:: Data to process ::

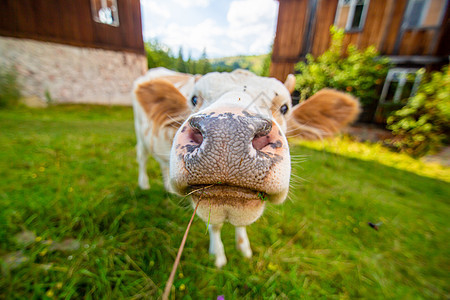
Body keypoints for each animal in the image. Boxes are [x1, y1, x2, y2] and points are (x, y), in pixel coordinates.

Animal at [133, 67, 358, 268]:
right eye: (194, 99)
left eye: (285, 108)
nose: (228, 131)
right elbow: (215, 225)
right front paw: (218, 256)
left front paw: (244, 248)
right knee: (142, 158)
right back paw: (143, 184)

:::
:: Data to process ::

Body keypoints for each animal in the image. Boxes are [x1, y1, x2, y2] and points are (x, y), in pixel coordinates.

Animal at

:::
:: Data to process ::

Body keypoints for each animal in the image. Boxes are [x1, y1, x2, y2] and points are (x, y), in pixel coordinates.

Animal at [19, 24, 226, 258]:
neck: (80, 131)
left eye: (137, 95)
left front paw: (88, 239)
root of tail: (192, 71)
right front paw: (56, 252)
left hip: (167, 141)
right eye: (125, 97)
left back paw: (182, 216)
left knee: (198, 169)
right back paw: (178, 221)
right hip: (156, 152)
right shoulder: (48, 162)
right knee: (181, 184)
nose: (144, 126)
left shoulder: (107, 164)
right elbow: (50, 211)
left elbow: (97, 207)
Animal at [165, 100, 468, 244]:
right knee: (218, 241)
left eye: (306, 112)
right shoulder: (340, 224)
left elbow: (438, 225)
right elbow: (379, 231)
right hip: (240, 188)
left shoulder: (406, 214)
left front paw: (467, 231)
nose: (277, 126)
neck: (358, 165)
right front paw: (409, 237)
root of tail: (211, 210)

:::

The problem: Copy every line that includes the string "back" from the material above.

Reply to the exercise:
right back paw: (143, 184)
left back paw: (182, 216)
right back paw: (178, 221)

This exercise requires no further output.